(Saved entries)

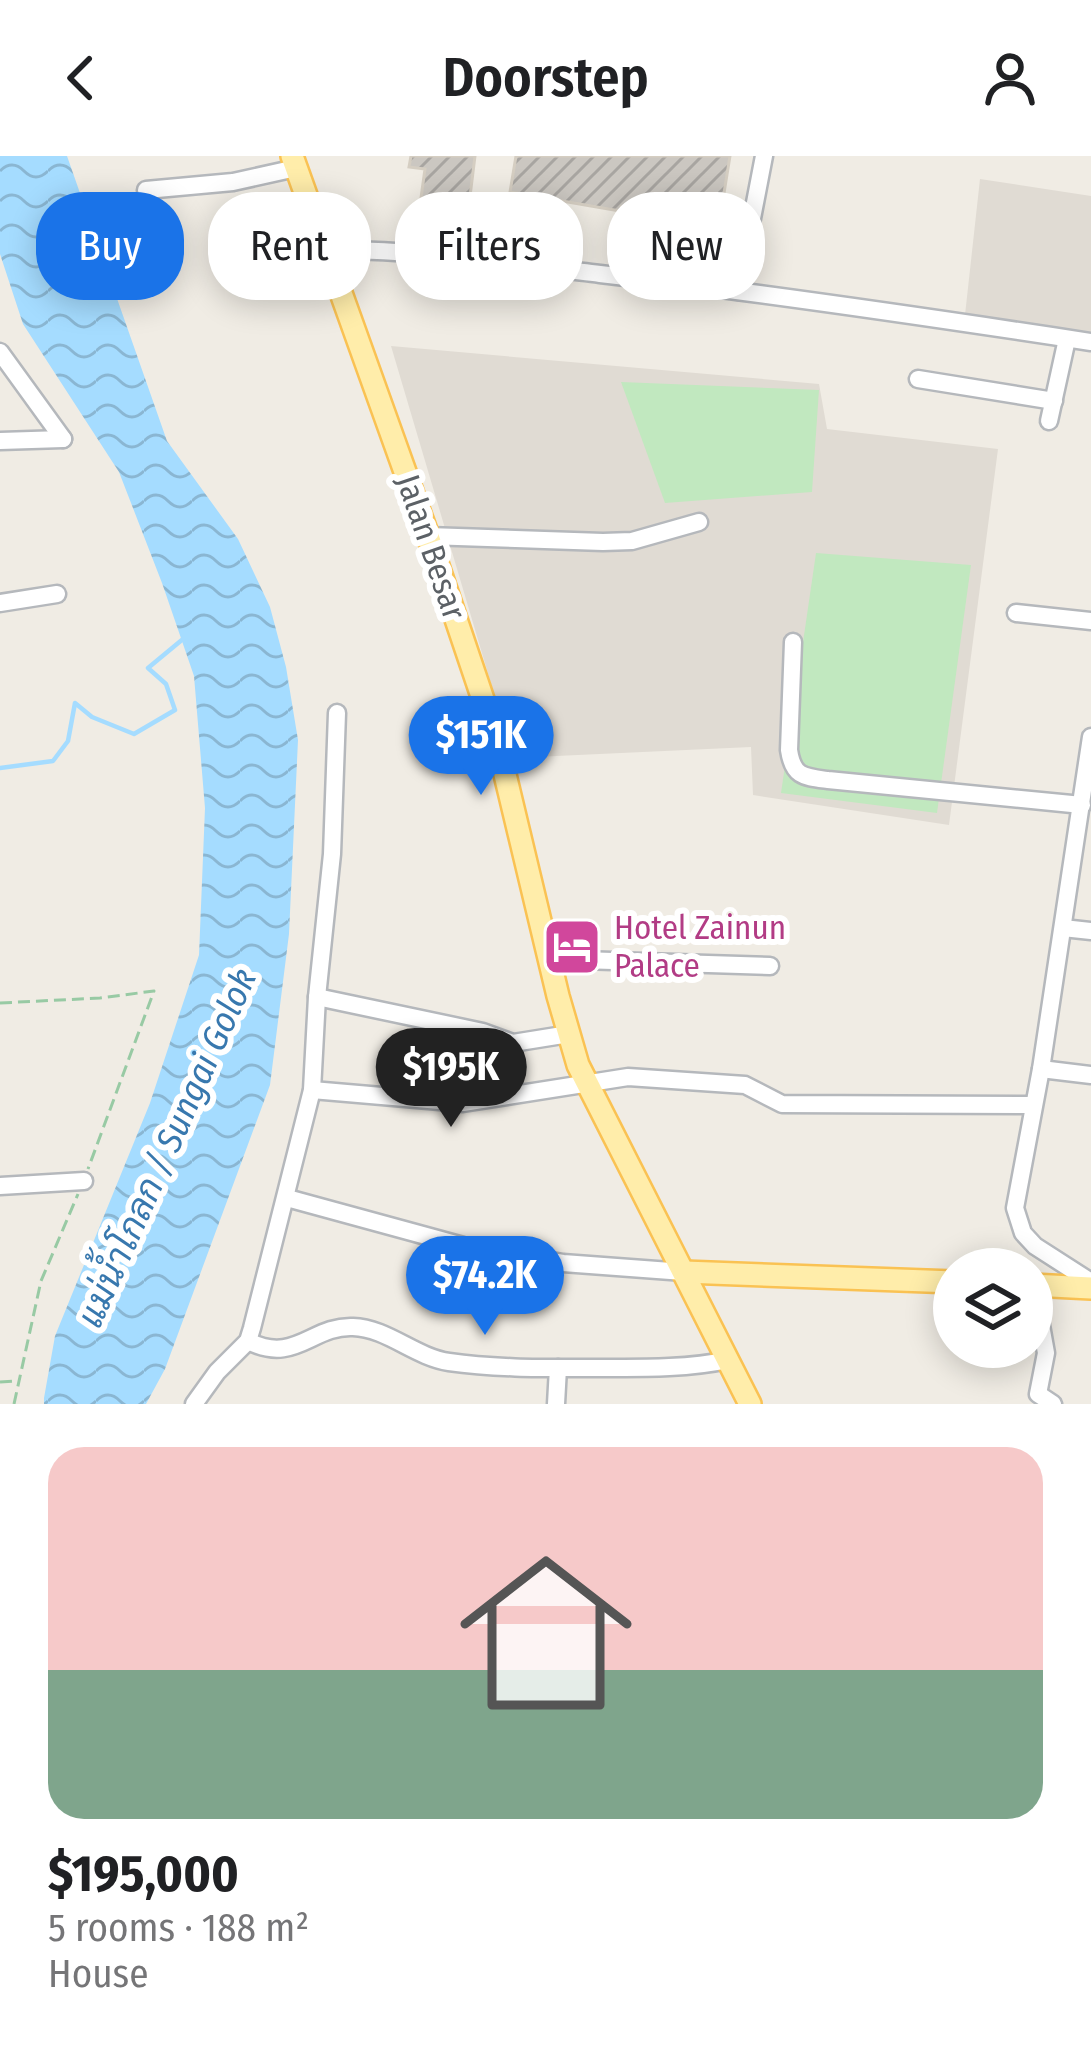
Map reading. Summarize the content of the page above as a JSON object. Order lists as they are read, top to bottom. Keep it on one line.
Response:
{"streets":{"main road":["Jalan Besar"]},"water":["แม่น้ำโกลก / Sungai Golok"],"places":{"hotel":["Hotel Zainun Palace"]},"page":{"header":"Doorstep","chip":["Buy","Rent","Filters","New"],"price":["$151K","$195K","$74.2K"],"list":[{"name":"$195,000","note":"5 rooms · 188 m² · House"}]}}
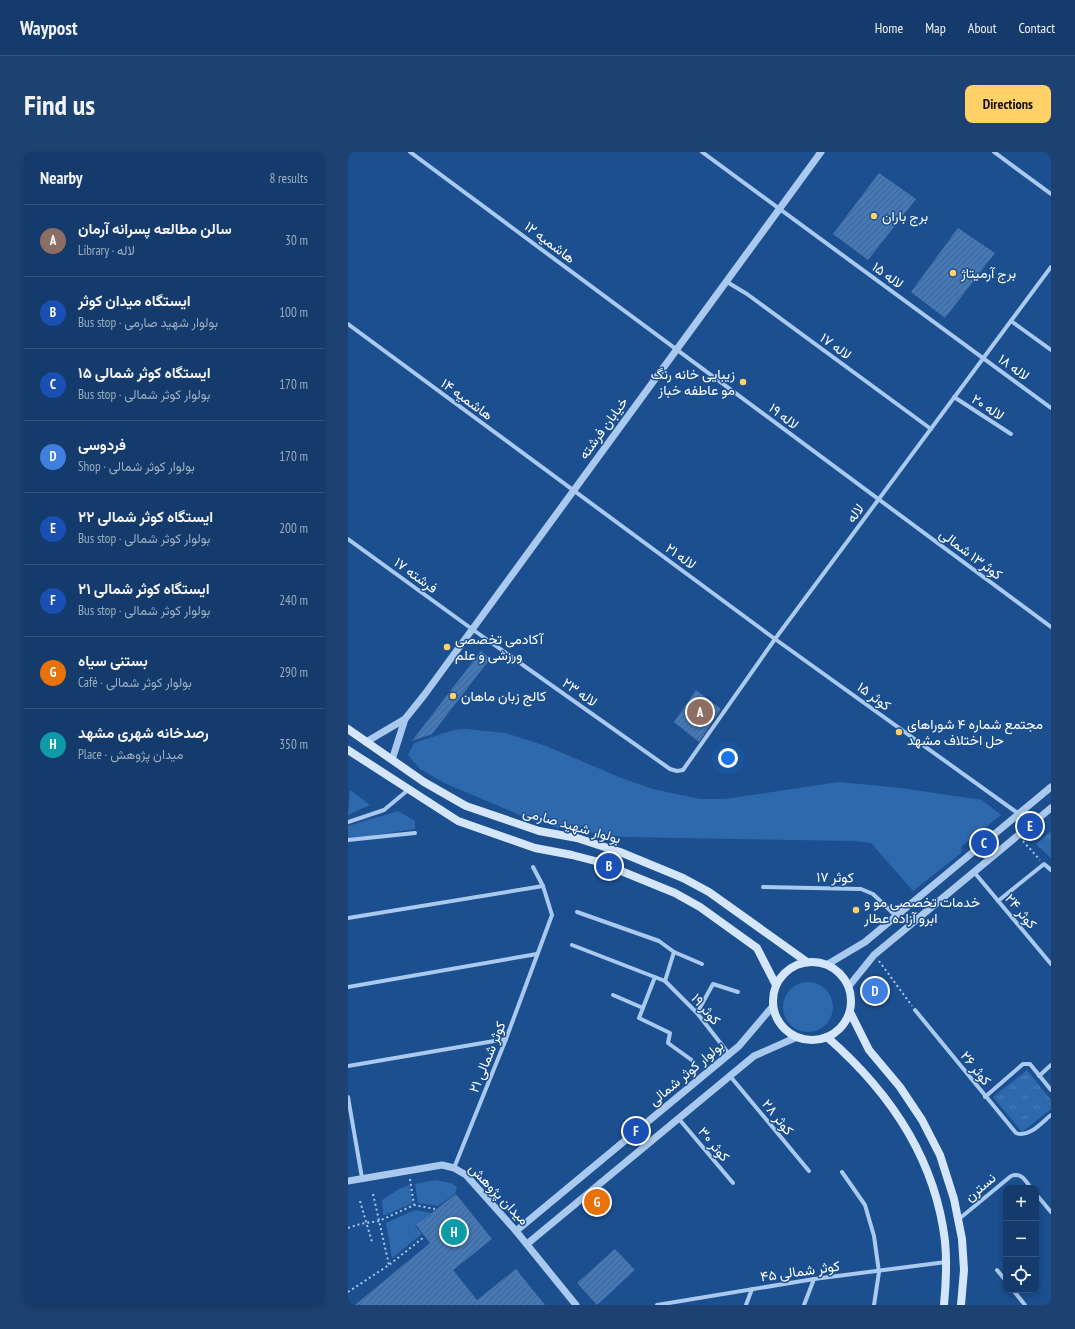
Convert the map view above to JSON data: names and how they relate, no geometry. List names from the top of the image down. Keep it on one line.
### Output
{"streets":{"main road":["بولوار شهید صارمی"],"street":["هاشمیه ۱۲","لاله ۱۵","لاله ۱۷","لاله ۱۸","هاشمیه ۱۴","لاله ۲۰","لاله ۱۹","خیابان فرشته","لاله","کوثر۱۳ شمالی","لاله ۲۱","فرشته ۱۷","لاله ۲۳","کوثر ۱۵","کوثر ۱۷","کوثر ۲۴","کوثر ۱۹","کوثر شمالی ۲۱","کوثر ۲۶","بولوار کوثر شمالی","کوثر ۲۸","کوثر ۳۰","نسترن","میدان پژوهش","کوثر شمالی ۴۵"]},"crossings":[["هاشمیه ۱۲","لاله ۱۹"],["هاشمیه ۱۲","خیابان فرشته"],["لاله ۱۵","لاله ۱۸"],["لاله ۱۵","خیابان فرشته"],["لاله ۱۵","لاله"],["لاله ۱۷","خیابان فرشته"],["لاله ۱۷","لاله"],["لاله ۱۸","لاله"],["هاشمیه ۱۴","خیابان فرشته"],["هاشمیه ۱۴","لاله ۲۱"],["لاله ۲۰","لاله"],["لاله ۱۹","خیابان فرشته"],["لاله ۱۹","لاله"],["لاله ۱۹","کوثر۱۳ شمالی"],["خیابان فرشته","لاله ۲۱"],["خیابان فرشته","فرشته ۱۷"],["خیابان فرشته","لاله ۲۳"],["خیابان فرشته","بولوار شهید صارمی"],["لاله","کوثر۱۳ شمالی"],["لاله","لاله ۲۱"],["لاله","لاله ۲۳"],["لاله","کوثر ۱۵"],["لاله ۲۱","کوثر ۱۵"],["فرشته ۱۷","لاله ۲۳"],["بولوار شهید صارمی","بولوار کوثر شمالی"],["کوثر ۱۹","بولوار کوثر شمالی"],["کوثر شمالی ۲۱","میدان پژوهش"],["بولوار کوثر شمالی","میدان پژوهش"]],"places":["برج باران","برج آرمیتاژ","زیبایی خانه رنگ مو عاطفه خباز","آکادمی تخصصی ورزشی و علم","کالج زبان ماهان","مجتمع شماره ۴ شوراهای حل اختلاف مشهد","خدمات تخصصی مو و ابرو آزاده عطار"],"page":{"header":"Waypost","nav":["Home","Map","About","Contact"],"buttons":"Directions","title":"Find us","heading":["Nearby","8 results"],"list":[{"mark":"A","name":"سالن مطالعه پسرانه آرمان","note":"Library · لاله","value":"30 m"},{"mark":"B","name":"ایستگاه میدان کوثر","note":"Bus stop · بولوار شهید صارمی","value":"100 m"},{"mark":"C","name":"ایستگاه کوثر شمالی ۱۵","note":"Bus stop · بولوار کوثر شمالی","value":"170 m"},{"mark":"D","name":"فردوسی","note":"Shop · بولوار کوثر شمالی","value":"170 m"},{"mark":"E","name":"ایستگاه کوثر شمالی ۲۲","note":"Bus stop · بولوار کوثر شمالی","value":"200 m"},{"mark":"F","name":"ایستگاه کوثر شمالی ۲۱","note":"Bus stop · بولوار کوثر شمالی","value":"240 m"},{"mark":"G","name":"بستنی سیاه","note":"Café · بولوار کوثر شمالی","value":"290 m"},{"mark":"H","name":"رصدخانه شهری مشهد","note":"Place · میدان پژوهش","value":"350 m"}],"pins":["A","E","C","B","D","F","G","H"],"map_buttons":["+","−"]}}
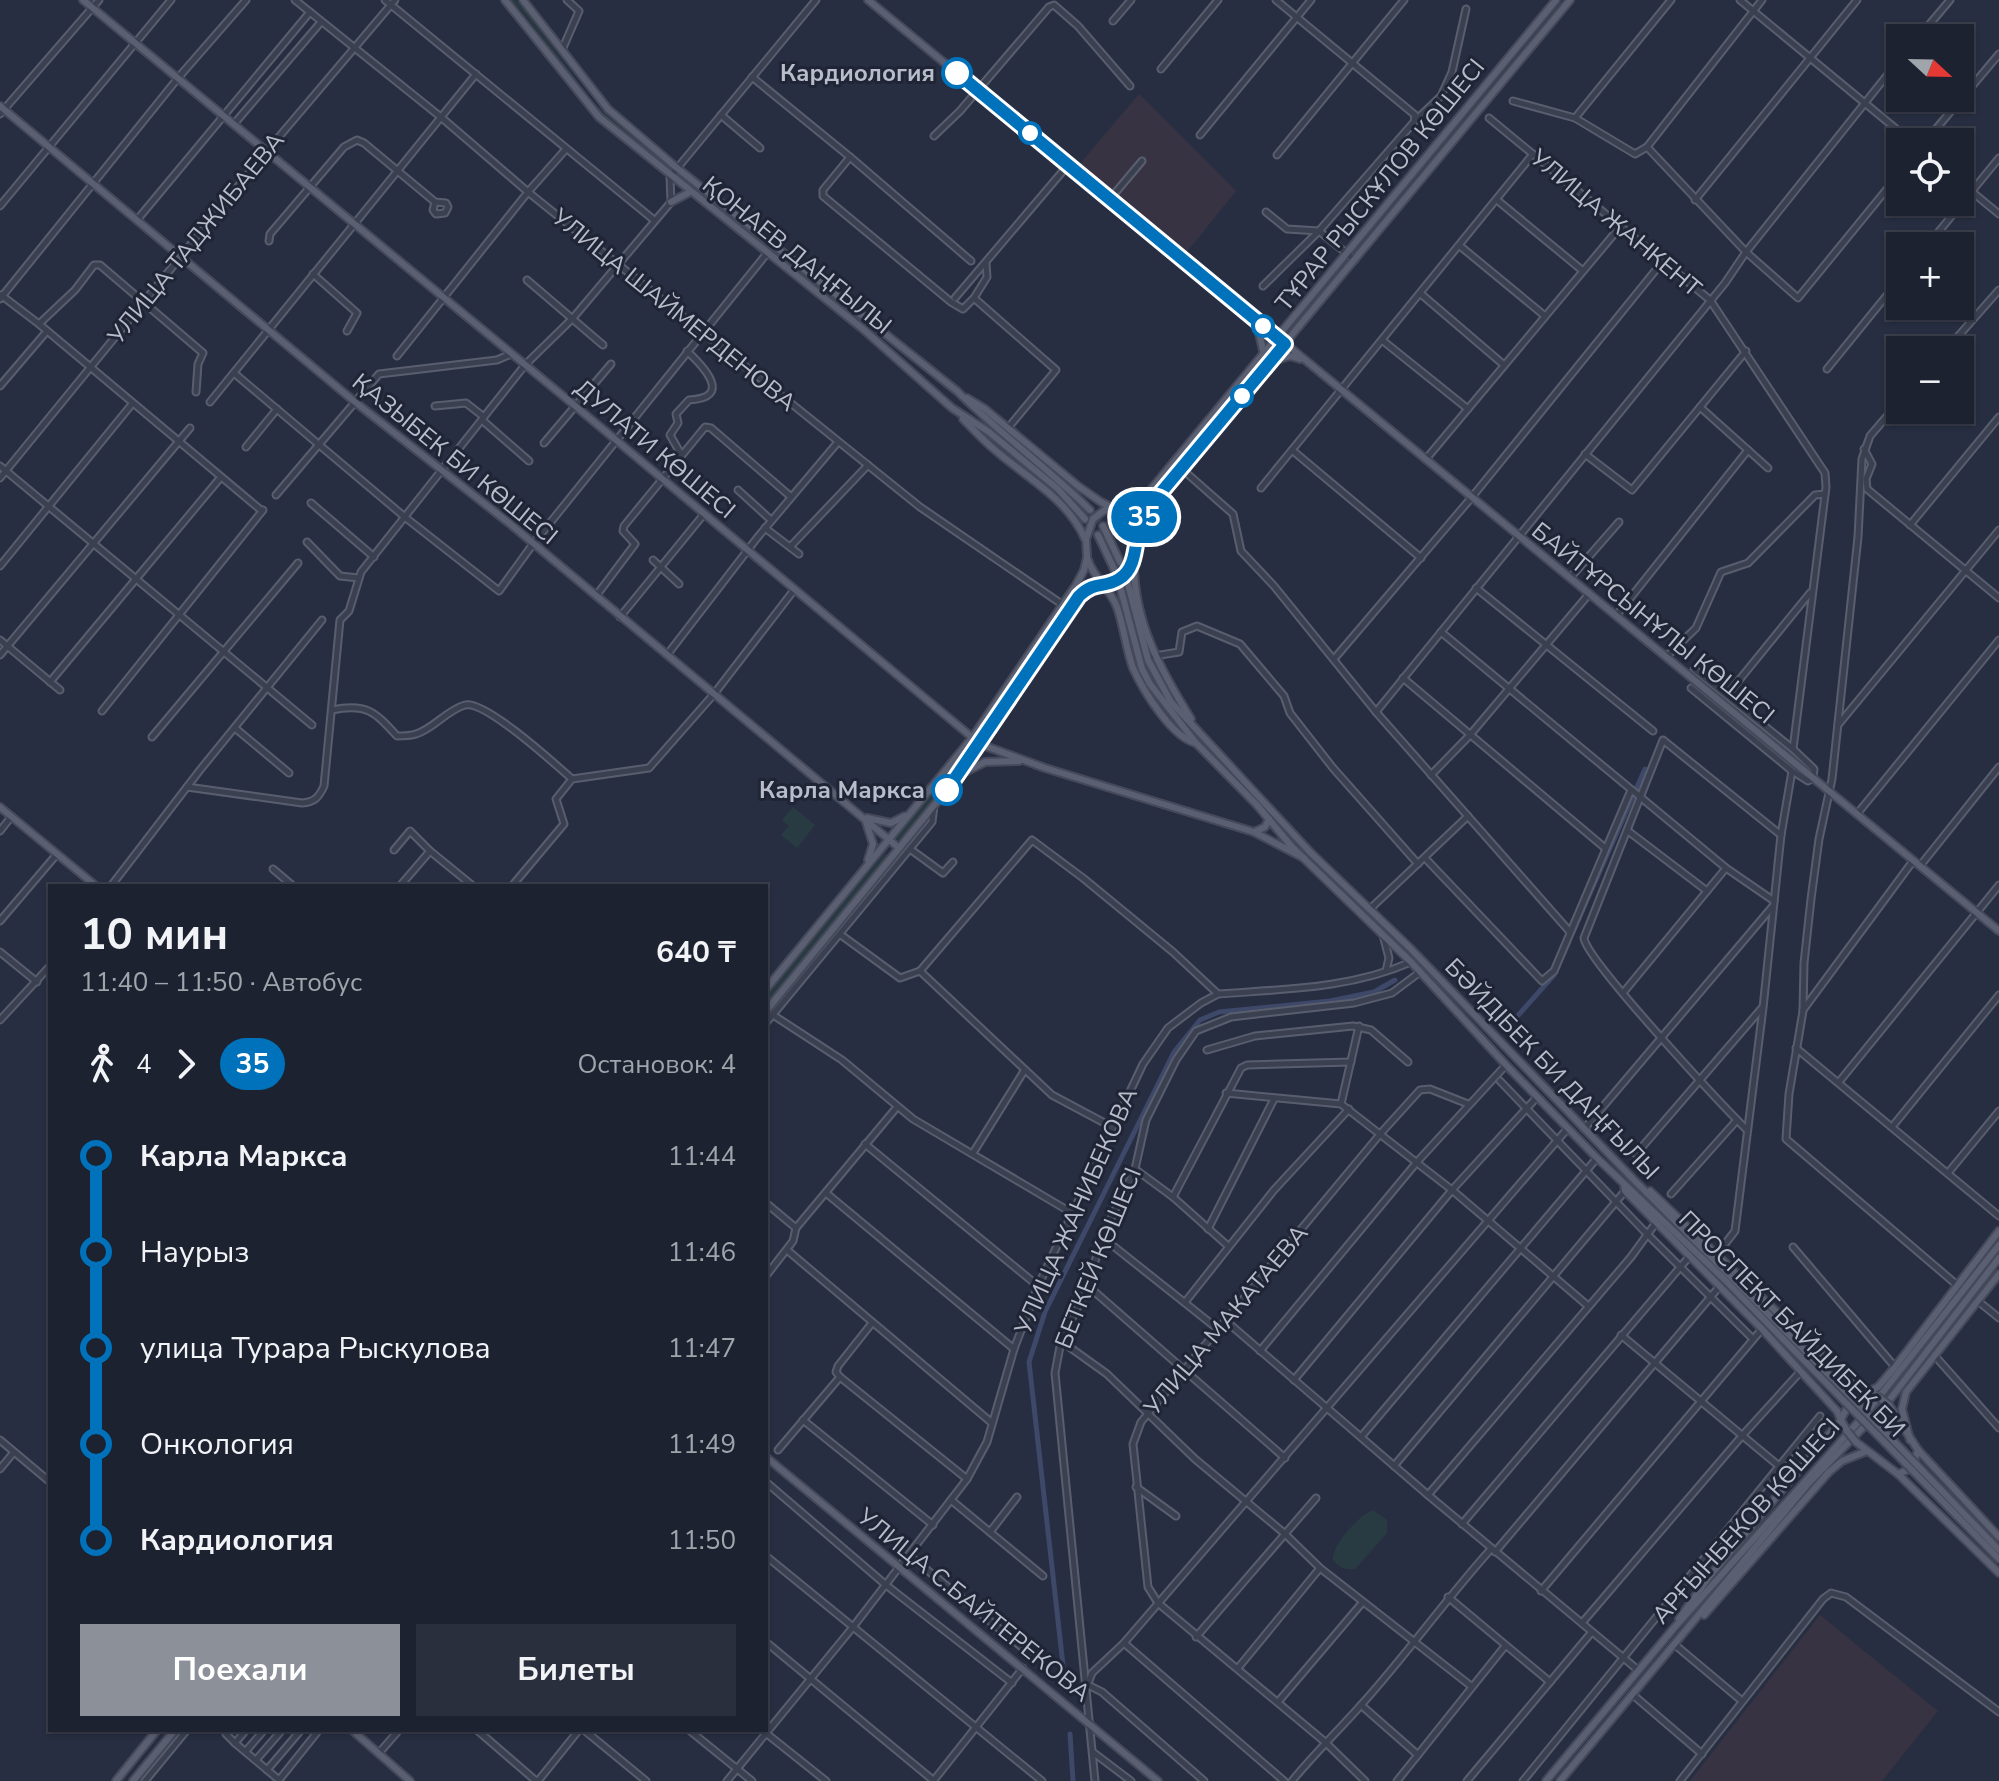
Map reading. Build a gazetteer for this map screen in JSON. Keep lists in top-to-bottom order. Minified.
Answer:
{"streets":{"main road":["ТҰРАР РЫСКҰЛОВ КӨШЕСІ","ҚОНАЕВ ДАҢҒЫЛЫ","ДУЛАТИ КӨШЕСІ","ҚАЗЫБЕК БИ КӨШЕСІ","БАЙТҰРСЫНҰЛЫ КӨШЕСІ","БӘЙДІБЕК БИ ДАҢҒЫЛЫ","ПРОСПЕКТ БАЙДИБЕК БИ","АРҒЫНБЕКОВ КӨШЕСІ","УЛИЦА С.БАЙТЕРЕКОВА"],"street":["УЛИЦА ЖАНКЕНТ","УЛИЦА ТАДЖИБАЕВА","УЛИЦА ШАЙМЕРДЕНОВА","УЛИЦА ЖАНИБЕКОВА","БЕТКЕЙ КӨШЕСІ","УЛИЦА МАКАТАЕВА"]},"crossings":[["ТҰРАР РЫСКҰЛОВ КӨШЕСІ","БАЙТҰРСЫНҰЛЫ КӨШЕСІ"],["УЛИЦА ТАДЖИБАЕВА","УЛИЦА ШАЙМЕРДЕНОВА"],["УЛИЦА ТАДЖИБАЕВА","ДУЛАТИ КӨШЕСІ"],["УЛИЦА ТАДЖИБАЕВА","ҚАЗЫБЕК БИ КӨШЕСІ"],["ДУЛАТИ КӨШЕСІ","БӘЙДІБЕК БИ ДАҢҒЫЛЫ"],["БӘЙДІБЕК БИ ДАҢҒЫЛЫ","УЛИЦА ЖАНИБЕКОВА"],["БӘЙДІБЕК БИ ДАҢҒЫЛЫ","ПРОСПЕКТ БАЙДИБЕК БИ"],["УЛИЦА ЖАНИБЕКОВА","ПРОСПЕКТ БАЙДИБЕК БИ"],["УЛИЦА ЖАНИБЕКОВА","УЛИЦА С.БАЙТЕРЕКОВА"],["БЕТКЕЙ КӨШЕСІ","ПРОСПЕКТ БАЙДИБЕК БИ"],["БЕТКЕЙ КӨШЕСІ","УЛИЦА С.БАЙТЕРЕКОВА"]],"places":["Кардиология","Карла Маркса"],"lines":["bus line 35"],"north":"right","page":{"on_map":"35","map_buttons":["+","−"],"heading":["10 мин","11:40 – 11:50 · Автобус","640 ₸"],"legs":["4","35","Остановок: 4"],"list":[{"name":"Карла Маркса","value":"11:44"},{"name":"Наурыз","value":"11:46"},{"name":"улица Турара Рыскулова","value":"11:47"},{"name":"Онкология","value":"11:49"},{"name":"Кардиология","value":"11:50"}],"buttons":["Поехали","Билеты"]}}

WHAT TO PRODUCE: Report, from the entries above, each line where "lists" is found.

TASK RESULT:
Map reading. Summarize the content of the page above as a JSON object. Order lists as they are read, top to bottom. Keep it on one line.
Map reading. Build a gazetteer for this map screen in JSON. Keep lists in top-to-bottom order. Minified.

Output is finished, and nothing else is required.